**Data**
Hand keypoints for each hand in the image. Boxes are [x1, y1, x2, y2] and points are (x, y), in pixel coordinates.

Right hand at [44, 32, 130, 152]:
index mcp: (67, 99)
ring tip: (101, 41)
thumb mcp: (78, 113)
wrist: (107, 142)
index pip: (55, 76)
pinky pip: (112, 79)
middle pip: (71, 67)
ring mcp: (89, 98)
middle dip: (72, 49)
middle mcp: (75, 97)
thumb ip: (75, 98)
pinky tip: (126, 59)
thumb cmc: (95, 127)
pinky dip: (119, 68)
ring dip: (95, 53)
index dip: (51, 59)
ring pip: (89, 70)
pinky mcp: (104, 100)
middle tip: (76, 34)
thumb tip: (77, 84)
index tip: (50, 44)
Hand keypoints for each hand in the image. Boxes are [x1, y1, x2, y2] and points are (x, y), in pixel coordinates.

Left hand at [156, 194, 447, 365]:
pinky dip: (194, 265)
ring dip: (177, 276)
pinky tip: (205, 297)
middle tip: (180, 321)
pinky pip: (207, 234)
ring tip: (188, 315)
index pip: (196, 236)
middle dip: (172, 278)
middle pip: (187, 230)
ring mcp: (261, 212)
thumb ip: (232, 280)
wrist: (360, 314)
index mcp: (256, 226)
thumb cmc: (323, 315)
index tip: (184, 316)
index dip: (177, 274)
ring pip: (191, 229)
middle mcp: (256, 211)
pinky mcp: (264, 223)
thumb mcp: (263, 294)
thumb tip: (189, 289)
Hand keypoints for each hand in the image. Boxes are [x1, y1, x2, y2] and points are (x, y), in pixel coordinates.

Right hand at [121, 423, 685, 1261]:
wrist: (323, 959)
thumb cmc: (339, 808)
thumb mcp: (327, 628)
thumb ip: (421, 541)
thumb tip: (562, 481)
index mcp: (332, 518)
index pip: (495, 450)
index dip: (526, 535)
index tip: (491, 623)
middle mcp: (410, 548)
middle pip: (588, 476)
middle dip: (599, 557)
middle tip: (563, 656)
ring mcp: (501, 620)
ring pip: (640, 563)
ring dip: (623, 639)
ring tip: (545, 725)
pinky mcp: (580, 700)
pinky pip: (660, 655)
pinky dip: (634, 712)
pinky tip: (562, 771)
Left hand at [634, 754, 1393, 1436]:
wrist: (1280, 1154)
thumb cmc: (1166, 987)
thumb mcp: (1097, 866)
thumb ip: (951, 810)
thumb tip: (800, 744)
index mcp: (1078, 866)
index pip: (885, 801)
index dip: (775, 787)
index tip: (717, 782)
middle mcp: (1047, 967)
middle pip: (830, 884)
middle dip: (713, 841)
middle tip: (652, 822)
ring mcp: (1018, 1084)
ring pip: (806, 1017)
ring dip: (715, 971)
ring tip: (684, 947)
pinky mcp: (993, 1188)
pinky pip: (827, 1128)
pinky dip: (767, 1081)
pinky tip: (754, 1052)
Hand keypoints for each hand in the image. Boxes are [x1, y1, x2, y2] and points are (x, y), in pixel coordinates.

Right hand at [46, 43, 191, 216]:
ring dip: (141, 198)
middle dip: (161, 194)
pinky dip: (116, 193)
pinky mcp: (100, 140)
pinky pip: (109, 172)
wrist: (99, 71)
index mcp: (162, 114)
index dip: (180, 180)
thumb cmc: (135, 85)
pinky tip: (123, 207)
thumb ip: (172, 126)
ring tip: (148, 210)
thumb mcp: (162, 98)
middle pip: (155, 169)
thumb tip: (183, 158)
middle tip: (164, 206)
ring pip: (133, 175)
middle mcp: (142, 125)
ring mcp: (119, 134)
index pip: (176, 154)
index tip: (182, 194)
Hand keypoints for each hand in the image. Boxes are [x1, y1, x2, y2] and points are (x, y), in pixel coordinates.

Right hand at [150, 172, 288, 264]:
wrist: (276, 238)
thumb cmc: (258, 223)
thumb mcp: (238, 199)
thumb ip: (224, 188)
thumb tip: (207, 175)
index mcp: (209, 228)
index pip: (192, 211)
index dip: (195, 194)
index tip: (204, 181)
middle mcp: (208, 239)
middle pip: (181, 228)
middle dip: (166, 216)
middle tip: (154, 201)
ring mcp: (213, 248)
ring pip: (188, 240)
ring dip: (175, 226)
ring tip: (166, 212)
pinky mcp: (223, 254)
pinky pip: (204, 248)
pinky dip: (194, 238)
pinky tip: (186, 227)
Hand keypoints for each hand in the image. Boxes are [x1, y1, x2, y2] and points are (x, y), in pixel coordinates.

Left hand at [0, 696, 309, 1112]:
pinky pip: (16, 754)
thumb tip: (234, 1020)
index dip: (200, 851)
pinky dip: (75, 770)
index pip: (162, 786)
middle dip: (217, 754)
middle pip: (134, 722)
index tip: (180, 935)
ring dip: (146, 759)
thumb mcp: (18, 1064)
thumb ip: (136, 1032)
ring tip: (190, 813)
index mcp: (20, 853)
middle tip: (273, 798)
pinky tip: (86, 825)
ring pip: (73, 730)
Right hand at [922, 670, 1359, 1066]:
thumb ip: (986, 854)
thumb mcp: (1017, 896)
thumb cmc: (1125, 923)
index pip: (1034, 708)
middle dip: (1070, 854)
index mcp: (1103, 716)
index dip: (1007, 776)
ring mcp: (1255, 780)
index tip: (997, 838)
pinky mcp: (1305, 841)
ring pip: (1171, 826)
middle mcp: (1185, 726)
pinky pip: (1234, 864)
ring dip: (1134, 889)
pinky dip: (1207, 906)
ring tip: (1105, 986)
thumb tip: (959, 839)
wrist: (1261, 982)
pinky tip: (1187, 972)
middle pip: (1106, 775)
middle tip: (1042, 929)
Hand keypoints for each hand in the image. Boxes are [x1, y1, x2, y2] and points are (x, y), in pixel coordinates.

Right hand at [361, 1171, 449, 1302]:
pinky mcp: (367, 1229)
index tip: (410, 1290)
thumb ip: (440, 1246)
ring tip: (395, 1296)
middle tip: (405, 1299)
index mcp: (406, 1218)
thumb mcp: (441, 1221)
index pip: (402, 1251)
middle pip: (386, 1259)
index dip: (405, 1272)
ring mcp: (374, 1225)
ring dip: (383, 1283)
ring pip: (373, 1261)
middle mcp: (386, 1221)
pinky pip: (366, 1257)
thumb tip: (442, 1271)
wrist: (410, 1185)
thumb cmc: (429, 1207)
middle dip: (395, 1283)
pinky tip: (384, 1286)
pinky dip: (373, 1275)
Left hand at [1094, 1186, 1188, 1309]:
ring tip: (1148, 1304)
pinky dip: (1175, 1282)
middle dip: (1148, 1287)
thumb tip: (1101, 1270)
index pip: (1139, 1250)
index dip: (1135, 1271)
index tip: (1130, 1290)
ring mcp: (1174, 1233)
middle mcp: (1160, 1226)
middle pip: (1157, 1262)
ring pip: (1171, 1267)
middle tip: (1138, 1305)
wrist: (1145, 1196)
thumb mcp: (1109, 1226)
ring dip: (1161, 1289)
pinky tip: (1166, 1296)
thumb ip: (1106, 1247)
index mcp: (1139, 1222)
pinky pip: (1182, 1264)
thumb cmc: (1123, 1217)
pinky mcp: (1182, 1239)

**What is being asked**
Begin with the line that holds "middle mcp: (1160, 1226)" and write out each line from there to the end of the material, exactly as it stands. Include nothing else.

**Result for this task**
middle mcp: (1160, 1226)
middle pip: (1157, 1262)
ring pip: (1171, 1267)
middle tip: (1138, 1305)
wrist: (1145, 1196)
thumb mcp: (1109, 1226)
ring dip: (1161, 1289)
pinky tip: (1166, 1296)
thumb ip: (1106, 1247)
index mcp: (1139, 1222)
pinky pip: (1182, 1264)
thumb cmc: (1123, 1217)
pinky mcp: (1182, 1239)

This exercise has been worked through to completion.